Cambio Organizacional

Invitemos a ser parte del cambio organizacional

Las personas no se resisten al cambio; se resisten a ser cambiados por otros. Es por eso que un gran porcentaje de las iniciativas de gestión del cambio fracasan: porque intentan imponer una nueva visión, en lugar de invitar a ser parte de su creación. 

Gestionar el cambio requiere, desde el primer momento, del involucramiento del equipo. Los líderes no tienen todas las respuestas: más cabezas pensantes posiblemente traigan mejores resultados. Pero, para ello, primero hay que invitar al equipo a ser parte, para que cada uno tome su propia decisión. 

Impulsar un cambio sostenible requiere que los involucrados sean genuinamente considerados en la conversación. Cuanto más se intente imponer un cambio, más resistencia recibirá. Por eso, es necesario transformar la gestión del cambio en una invitación: el compromiso es fundamental para escalar el cambio. La aceptación no necesariamente significa compromiso; forzar o persuadir a las personas para que apoyen una iniciativa de cambio no significa que estén involucradas. 

El compromiso no se puede generar, ya que se trata de una decisión personal. Pero sí se puede invitar a diseñar el destino de una organización de manera conjunta, visibilizando que todos estamos atravesando el mismo proceso. Nuestros colaboradores quieren ser parte de la conversación. Invitarlos a ser parte de la discusión es, entonces, invitarlos a construir soluciones en conjunto.

Por otro lado, también deberíamos permitir que el equipo elija, o no, ser parte, en lugar de verse obligado a apoyar el cambio. El sentimiento de autonomía impulsa la responsabilidad: las personas quieren sentirse dueñas de sus elecciones. Por eso, cuando las personas tienen la opción de participar o no, aumenta el compromiso de quienes lo hacen. Proporcionar libertad de acción es una gran manera de recompensar a un equipo: hace que los colaboradores se sientan valorados y aumenta la productividad. Además, la aceptación es una forma efectiva de medir el interés de los colaboradores. Si nadie dice que sí, se podría estar presionando por un cambio que es irrelevante para el equipo.
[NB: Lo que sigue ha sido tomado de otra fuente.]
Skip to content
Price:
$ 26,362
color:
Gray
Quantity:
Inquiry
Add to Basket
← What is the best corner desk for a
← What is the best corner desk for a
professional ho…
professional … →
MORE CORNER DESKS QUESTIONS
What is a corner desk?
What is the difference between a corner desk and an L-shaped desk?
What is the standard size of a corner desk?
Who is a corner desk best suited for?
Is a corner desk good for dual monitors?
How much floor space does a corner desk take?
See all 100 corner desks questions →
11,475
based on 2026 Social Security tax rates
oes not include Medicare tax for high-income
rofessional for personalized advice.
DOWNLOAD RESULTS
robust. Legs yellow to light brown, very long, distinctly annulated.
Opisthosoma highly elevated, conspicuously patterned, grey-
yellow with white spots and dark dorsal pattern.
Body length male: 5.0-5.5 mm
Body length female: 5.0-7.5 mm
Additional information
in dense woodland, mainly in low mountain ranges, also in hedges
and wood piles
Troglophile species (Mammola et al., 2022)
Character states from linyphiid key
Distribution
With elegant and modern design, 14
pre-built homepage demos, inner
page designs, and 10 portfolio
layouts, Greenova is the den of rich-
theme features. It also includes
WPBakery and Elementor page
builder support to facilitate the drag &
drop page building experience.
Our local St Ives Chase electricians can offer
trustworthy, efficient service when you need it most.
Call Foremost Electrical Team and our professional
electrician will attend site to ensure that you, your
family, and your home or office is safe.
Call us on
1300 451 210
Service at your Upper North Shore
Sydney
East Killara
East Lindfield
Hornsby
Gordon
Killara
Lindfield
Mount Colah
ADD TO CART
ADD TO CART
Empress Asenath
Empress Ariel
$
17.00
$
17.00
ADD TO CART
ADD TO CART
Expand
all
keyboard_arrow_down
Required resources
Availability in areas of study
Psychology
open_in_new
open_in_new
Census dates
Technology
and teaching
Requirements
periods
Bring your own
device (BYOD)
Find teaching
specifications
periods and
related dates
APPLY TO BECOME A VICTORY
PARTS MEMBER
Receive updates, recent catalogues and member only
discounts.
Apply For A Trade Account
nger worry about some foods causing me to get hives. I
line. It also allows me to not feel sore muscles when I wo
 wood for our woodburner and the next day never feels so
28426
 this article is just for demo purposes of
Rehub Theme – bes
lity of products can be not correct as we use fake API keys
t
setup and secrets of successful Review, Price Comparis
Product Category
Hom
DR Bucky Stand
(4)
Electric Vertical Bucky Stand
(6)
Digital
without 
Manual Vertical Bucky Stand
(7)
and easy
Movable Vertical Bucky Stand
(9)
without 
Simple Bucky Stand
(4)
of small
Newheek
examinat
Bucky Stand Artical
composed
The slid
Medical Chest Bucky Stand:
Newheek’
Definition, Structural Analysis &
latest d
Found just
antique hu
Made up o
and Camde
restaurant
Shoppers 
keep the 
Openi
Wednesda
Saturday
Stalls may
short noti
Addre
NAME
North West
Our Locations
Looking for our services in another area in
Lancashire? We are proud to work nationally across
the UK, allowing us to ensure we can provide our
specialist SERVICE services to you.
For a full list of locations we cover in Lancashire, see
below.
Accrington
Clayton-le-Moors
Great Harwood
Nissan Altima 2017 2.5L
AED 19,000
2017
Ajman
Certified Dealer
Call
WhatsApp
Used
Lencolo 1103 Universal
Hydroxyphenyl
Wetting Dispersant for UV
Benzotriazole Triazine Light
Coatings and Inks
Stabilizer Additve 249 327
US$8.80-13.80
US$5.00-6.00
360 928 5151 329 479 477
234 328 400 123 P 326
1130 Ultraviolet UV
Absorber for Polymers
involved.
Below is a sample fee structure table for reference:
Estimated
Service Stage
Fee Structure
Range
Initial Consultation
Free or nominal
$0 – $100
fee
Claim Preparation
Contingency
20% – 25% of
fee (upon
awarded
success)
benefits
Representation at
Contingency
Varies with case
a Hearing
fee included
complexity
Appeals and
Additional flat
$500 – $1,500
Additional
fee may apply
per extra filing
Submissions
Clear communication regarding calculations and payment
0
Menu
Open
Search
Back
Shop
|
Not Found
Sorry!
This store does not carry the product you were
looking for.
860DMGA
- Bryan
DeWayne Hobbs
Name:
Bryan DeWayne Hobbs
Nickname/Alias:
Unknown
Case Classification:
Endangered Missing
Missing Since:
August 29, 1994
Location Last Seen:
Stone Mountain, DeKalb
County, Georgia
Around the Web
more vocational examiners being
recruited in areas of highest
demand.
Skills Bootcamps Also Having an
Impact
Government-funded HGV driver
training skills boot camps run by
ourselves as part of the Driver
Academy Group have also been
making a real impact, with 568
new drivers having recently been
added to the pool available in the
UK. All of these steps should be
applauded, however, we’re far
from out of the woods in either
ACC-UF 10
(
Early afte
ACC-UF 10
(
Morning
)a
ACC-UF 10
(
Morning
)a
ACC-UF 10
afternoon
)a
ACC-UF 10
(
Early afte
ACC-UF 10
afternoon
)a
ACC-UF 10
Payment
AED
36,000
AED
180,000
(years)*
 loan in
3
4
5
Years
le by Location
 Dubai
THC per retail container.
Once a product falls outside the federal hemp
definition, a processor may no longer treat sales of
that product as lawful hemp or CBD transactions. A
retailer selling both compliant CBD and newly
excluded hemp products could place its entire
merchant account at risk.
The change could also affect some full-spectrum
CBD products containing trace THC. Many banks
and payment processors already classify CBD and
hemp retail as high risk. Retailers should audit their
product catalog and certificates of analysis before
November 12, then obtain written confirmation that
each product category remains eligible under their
A través de la elección dentro de la gestión del cambio, los colaboradores pueden organizarse en equipos pequeños y multifuncionales, eligiendo los proyectos y las personas con las que quieren trabajar. Este enfoque aumenta el compromiso, ya que las personas pasan de "lo que es" a "lo que puede ser" y "lo que será". Se comprometen a aprender, innovar y entregar resultados que potencien a la organización y a todos sus integrantes. 


Entonces, gestionemos el cambio como una conversación abierta y transformacional: una en la que todos puedan participar y beneficiarse. Ser parte de la conversación significa más que ser solo incluido: en definitiva, todos queremos tener la oportunidad de compartir nuestras mejores ideas.